Elicker harnesses internet media
While the 2013 mayoral candidates — Democrat Toni Harp ARC’78 and Independent Justin Elicker FES’10 SOM’10 — are both in the final stretch of a campaign for the same office, they have embraced two different ways of delivering their messages to New Haven voters.
Toni Harp ARC ’78, the Democratic candidate, has utilized more traditional advertising, such as yard signs, while petitioning candidate Justin Elicker’s FES ’10 SOM’10 advertising has present newer techniques.
Of the three members of the New Haven Board of Alderman interviewed — none of whom represented Yale, Elicker or Harp — all agreed that Harp’s campaign had put up more signs in their wards. All three aldermen said they had seen Elicker’s TV ad, while two of them said they had seen Harp’s.
Elicker, on the other hand has deployed some less orthodox techniques – namely, he has used the Internet, mainly Youtube, to communicate directly with voters via twelve videos. He has even famously given out his personal cell phone number at debates.
Sacred Heart University Political Science Professor Gary Rose said that he found Elicker’s use of Youtube an excellent way to reach young voters, though it was also an indication of his general “underdog” status.
“That appeals to a particular slice of the New Haven electorate and that in itself is important,” he said. “Everything this guy can do to elevate his profile is important.”
Elicker has also deployed some more orthodox advertising methods, moreover – on October 24, for example, he began taking part in one of the greatest clichés of modern politics, running his first TV ad of the campaign.

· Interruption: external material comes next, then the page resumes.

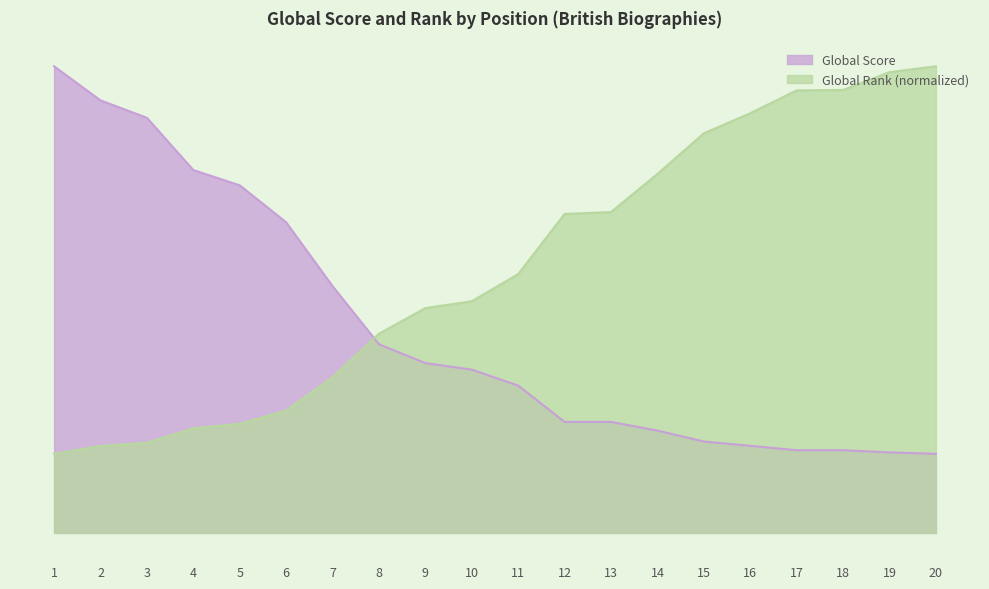

Which series has the widest spread of values?

Global Score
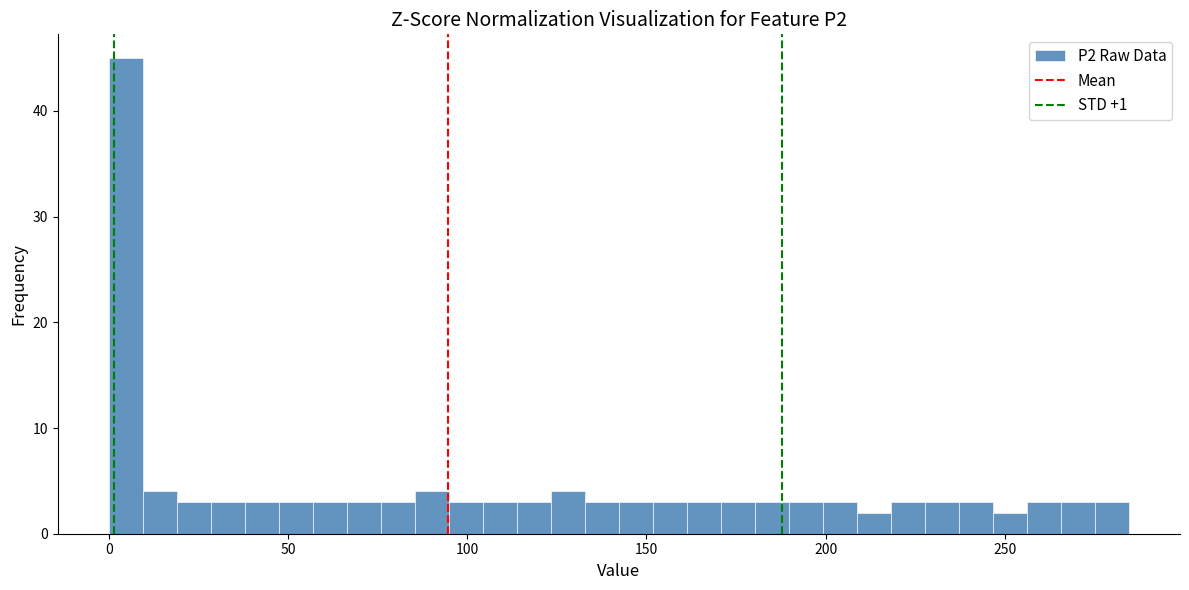

Read against the x-axis, roughly where is the centre of the tallest bar?

5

The tactic apparently seeks to compensate for a weakness Elicker himself articulated in a previous Youtube video to supporters – namely, his campaign’s name recognition. Elicker agreed with this proposition in an interview with the News, while adding “it’s easier for Toni [Harp], because she’s just been around forever.”
Harp has since followed Elicker with her own TV ad, which began airing October 31. The ad, like Elicker’s, is positive – the Democratic-endorsed candidate does not mention her opponent and focuses instead on biographical details, as well as Harp’s Legislature success in passing gun safety laws and funding New Haven after-school programs.
Rose said that Harp’s ad was primarily a tactic of “getting out her base,” and that the ad did not reflect any actual concern on the part of the campaign for Harp’s performance tomorrow. He added that Harp has “a pretty good war chest” and that the ad was probably an “insurance” measure.
According to the last filing deadline Harp has raised an aggregate total of $503,496, whereas Elicker has raised $308,481 since their respective campaigns began.